Available data:
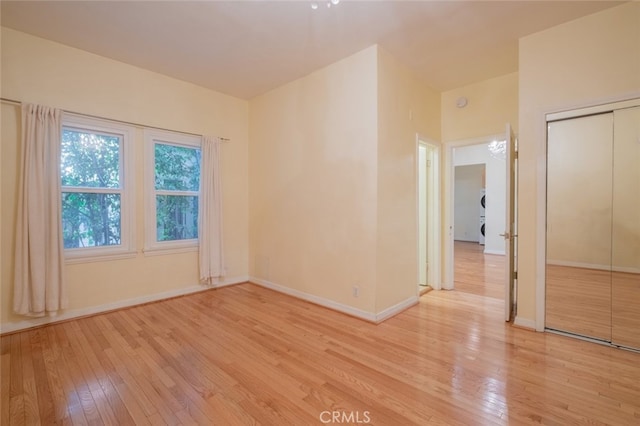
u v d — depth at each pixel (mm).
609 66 2447
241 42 2955
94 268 3252
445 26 2664
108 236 3365
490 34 2793
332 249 3404
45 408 1745
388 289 3162
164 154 3828
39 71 2891
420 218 4324
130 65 3455
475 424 1604
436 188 4129
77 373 2105
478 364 2211
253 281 4598
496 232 7309
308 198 3689
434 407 1744
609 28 2434
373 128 2977
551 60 2693
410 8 2412
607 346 2479
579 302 2721
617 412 1684
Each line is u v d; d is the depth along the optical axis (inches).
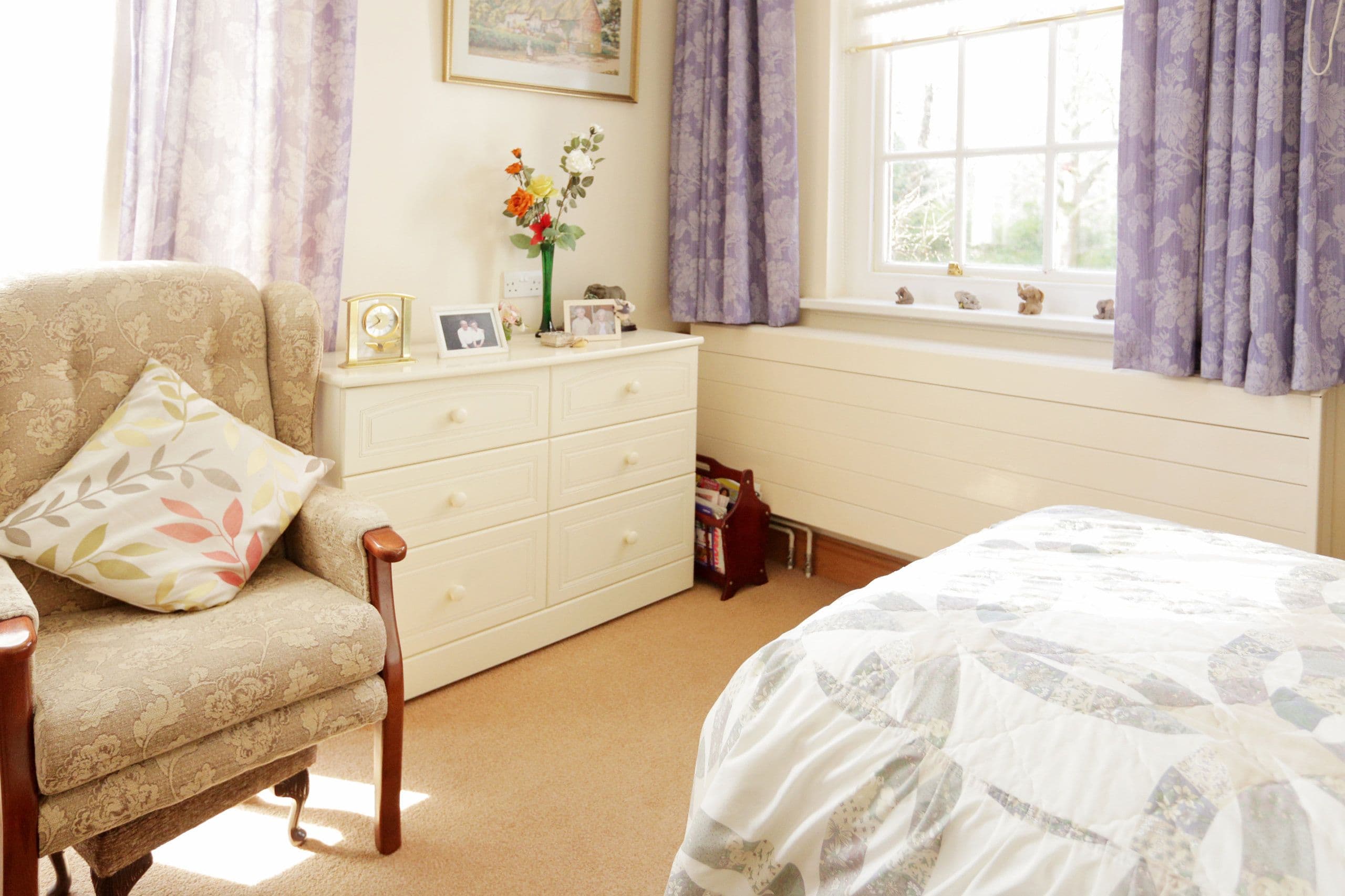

Work order: Write the records out in full, word for word; leave every picture behind.

Problem solution:
u v d — depth at each pixel (mm).
609 66 2447
241 42 2955
94 268 3252
445 26 2664
108 236 3365
490 34 2793
332 249 3404
45 408 1745
388 289 3162
164 154 3828
39 71 2891
420 218 4324
130 65 3455
475 424 1604
436 188 4129
77 373 2105
478 364 2211
253 281 4598
496 232 7309
308 198 3689
434 407 1744
609 28 2434
373 128 2977
551 60 2693
410 8 2412
607 346 2479
579 302 2721
617 412 1684
Each line is u v d; d is the depth along the optical axis (inches).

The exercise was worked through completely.